Natal, a data máxima das compras

Crédito: Banco de imagens Natal, a data máxima das compras
Crianças praticam a inclusão naturalmente

Em algum semáforo na cidade, uma mulher buzina nervosamente a fim de tentar fazer fluir um trânsito congestionado até que, no triplo do tempo que levaria, alcança o estacionamento do shopping. Quando consegue, enfim, uma vaga, o relógio lhe mostra que o tempo que calculou para as compras de Natal está se esvaindo. Indecisa, vai de uma loja à outra e, sem chegar a uma conclusão sobre o que irá realmente agradar seus familiares e convidados, sorri diante do cartaz na vitrine: “Não corra o risco de errar. Leve seu Vale-CD em linda embalagem. Grátis, uma emocionante mensagem de Natal para quem você ama!”. 
A mulher reluta um pouco olhando mais uma vez o relógio e, pouco tempo depois, sai da loja com uma sacola repleta de
Vales-CD. Missão cumprida e a parte ‘mais complicada’ do Natal resolvida. Agregando criatividade na hora de entregar os presentes, possivelmente dirá que foi a melhor forma que encontrou de não diferenciar ninguém. À saída do shopping, mais trânsito  e a hipótese de que chegará em casa muito tarde.

Em outro lugar na cidade, uma adolescente pinta e decora, pacientemente, alguns porta retratos em madeira crua e sem acabamento,  comprados a granel em uma lojinha perto de sua casa. Em cada um deles ela pretende colocar uma foto em que aparece ao lado da pessoa        a ser presenteada. E, antes de escrever os cartões feitos também à mão, sorri intimamente imaginando o comentário que colocará em cada mensagem: uma atitude solidária, uma gafe em uma festa, um flagrante, um momento triste, uma comemoração, uma despedida, uma  formatura, a volta de uma viagem. Assunto não falta. Nem alegria, nem humor, nem amor. Quantos risos, surpresas, emoções e lembranças poderão vir à tona no momento da distribuição de tais presentes! E quantos motivos sinceros eles terão para se abraçarem e dizerem um ao outro: “Feliz Natal!”. Sem trânsito, sem perda de tempo, sem nervosismo, ela terá a satisfação de ter expressado em cada presente justamente     a diferença que cada amigo ou familiar faz em sua vida.

A senhora do shopping descrevi com base em várias queixas comuns que ouço nesta época do ano. Já a adolescente, confesso, com pesar, que tirei de minha imaginação. Para que ela exista, a mulher do shopping precisa servir-lhe de exemplo. Precisa acreditar mais nos produtos invisíveis que tem dentro de si do que nos produtos anunciados minuto a minuto prometendo nos fazerem felizes e usar seu tempo em favor da construção de laços duradouros e verdadeiros. De sua parte, a comunicação mercadológica precisa deixar as crianças literalmente em paz para entenderem e relacionarem o Natal como uma data comemorativa da paz e da confiança entre as pessoas. É incompatível com essa idéia vivermos um Natal no qual, principalmente as crianças, estão sendo convidadas a acreditar que ter é mais importante do que ser e que a infância é mera passagem para o mundo adulto.

**REGISTROS DO ACERVO:**
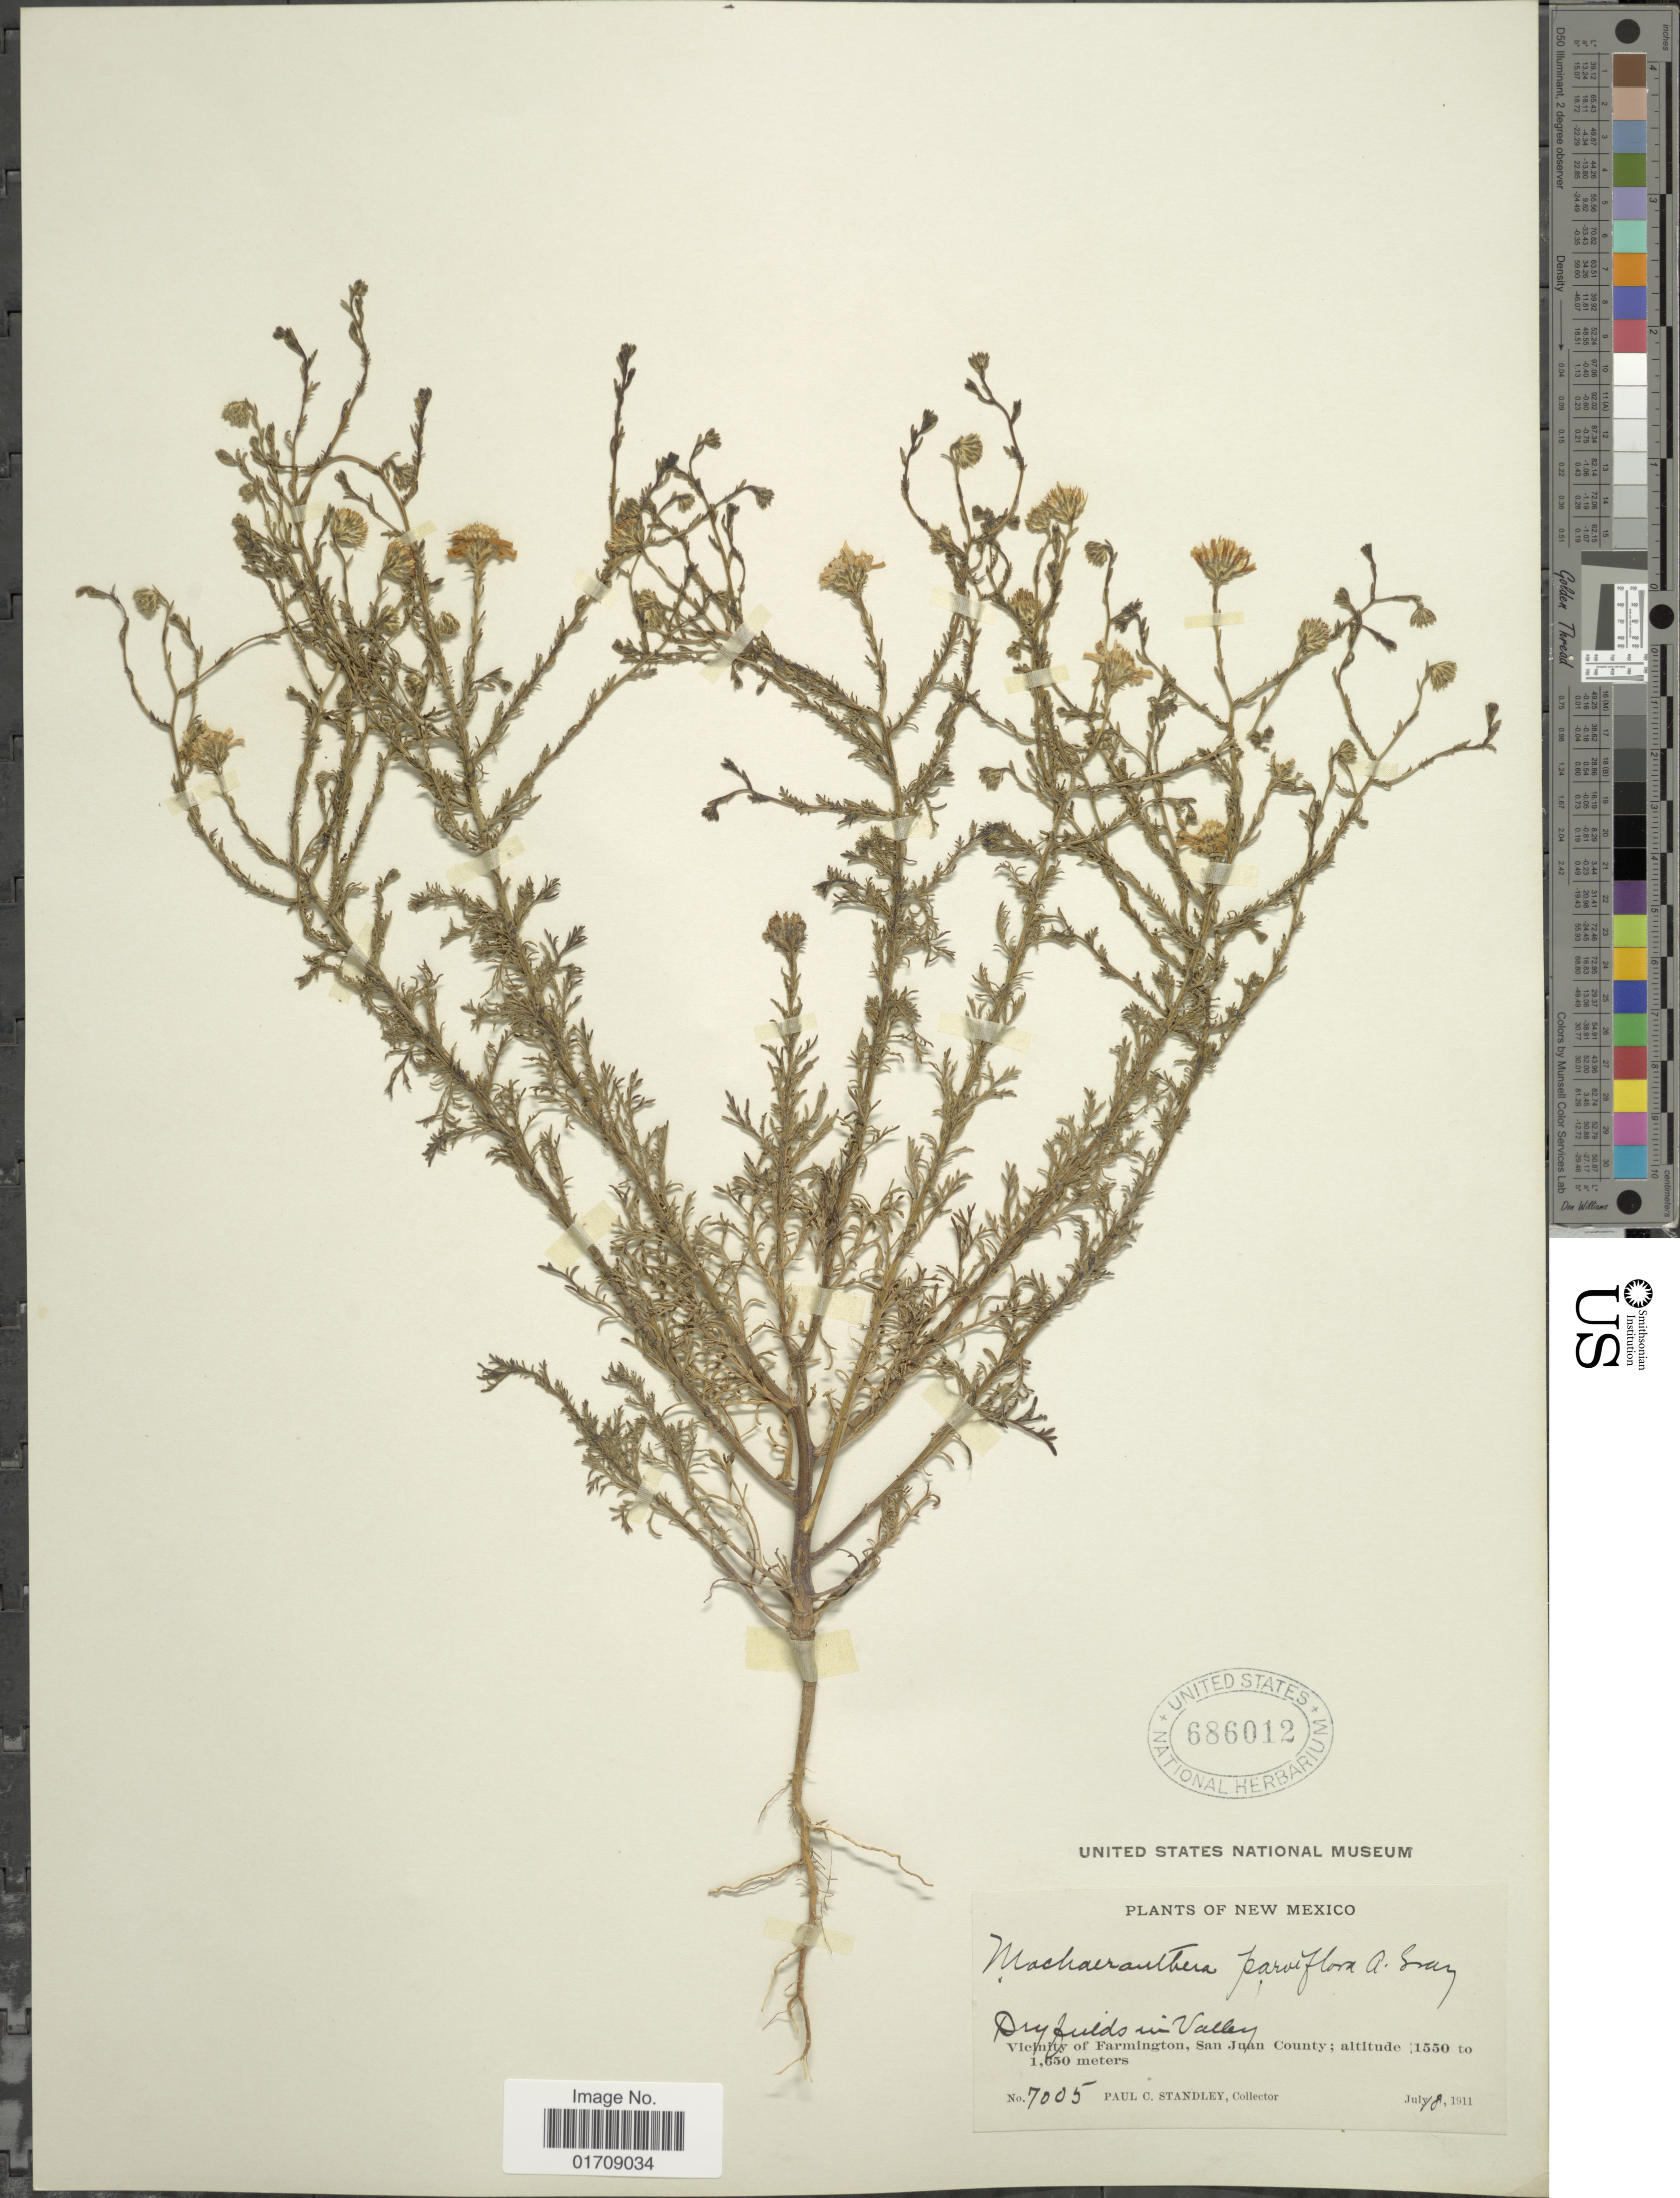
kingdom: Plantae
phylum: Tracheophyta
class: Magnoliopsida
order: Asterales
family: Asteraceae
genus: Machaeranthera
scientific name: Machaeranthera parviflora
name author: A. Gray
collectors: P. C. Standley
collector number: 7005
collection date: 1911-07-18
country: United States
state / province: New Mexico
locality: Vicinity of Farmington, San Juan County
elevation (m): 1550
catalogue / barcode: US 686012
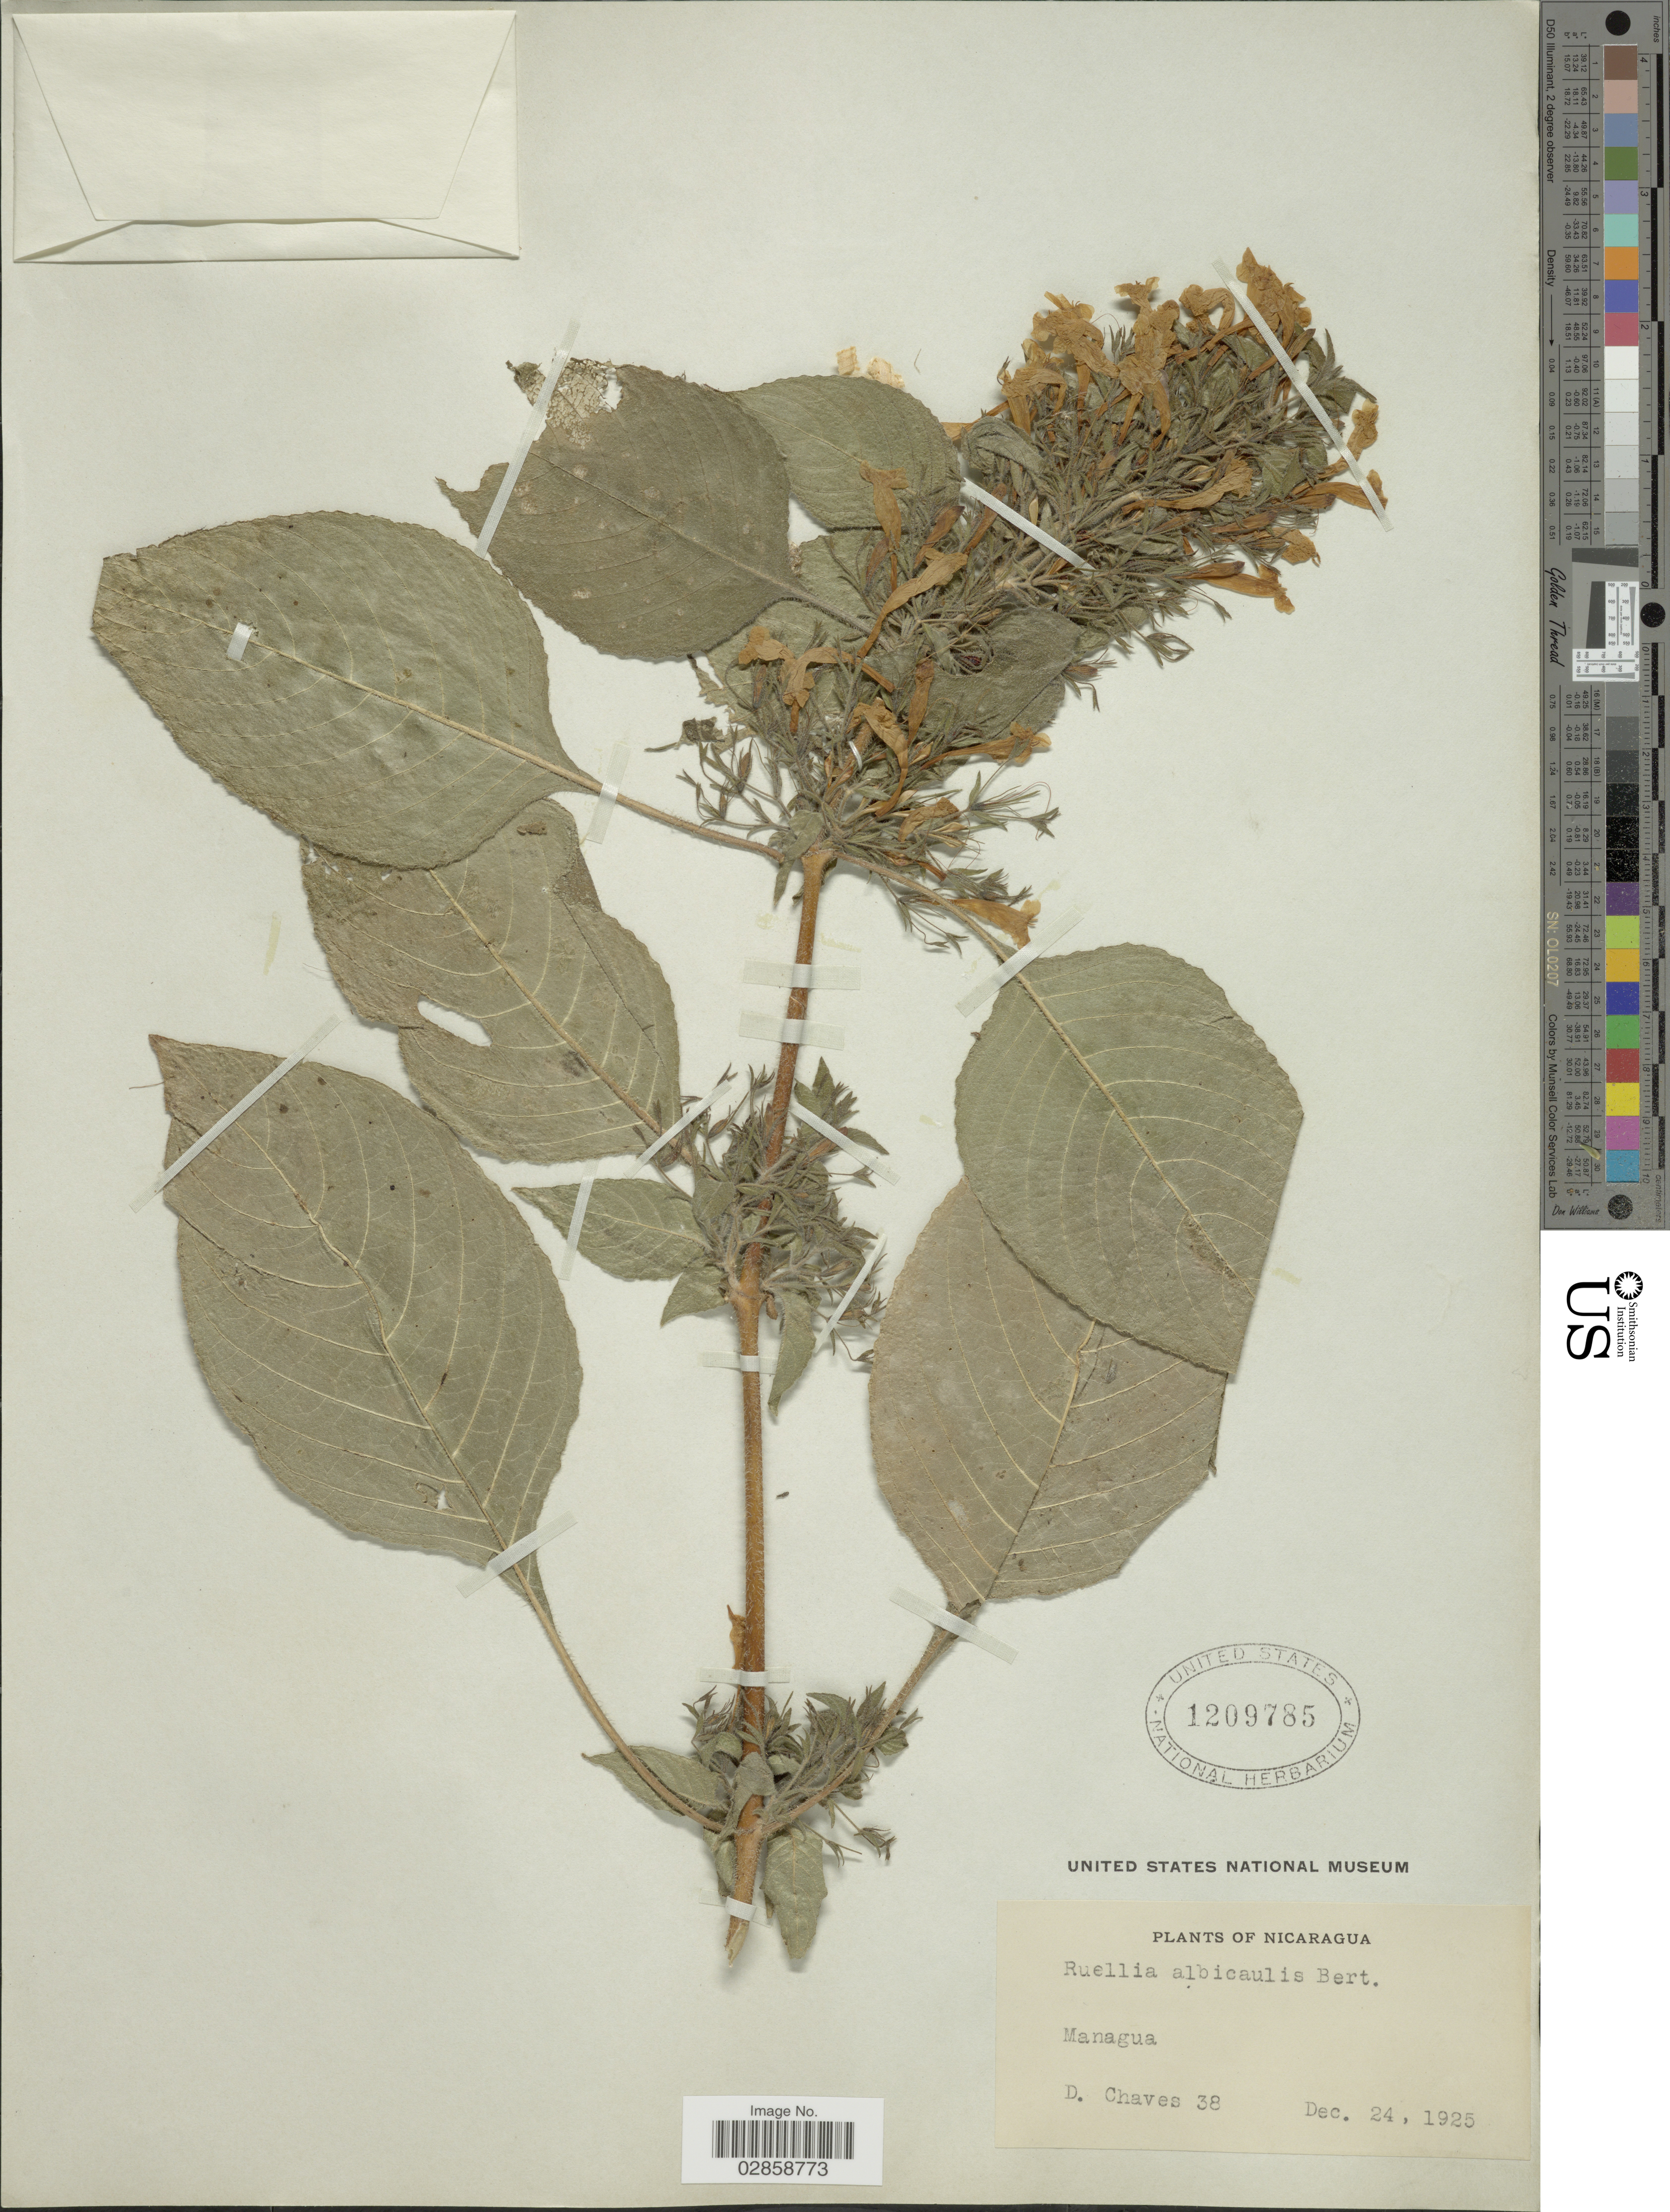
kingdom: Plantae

**O QUE SE PEDE:**
(a) Responda com base no texto sobre as compras de Natal:
(i) Com o que a mulher sai da loja do shopping?
(ii) Que objetos a adolescente pinta e decora, e onde foram comprados?
(iii) De onde, segundo o autor do texto, foi tirada a adolescente?
(b) Dê continuidade ao texto sobre as compras de Natal, partindo da sua última frase.

**RESPOSTAS ESPERADAS:**
(a)
(i) Com uma sacola repleta de Vales-CD.
(ii) Porta-retratos em madeira crua e sem acabamento, comprados a granel em uma lojinha perto de sua casa.
(iii) Da imaginação do autor.

(b)
Não é mais o calendário ou as conversas em família que lembram às crianças e adolescentes que o Natal se aproxima e sim o burburinho das lojas e o tilintar do jingle Bells pela cidade, muito antes de dezembro chegar. Estamos confundindo o sentido do Natal para as crianças quando deixamos que a comunicação mercadológica reduza, por exemplo, as mil e uma possibilidades de vir a ser de uma menina a meia dúzia de comportamentos adultos da moda a fim de transformá-la mais cedo em consumidora. Estamos confundindo o Natal para um garotinho, quando permitimos que a publicidade de brinquedos o incite a pedir um tático móvel equipado com soldados e armas pesadas similar ao do filme violento restrito a adultos. E, junto com tudo isso, estamos negando, tanto quanto o marketing, os riscos futuros da frustração contínua de tantas crianças que acreditam nos apelos dos anúncios, mas não podem possuí-los. Não é por acaso que 55% dos delitos cometidos por crianças e adolescentes recolhidos à Fundação Casa são de roubos qualificados contra somente 10% por atentado à vida, confirmando a crença deles de que serão aceitos socialmente se puderem ostentar também os produtos anunciados, mesmo que obtidos de maneira ilícita.

Sendo assim, para que Natal estamos nos preparando e que tipo de esperança estamos semeando para nossas crianças? Associar o Natal ao consumo prejudica tanto quem compra em excesso como quem não tem condição de sequer adquirir os itens básicos à sua sobrevivência. Assim, neste Natal, em lugar de comemoração, o que mais possivelmente se ouvirá nos lares das camadas menos favorecidas será: “Desculpe, filho, papai Noel não pôde trazer o que você pediu!”, fazendo com que crianças tenham que ir dormir frustradas e acreditando-se excluídas de seu meio social. Ou, então, fazendo com que pais sobrecarregados de obrigações mergulhem em dívidas a fim de evitar a tristeza dos filhos. E mesmo nos lares mais abastados, provavelmente muitas outras crianças irão dormir atulhadas de brinquedos encarregados de convencê-las que os objetos podem substituir o amor.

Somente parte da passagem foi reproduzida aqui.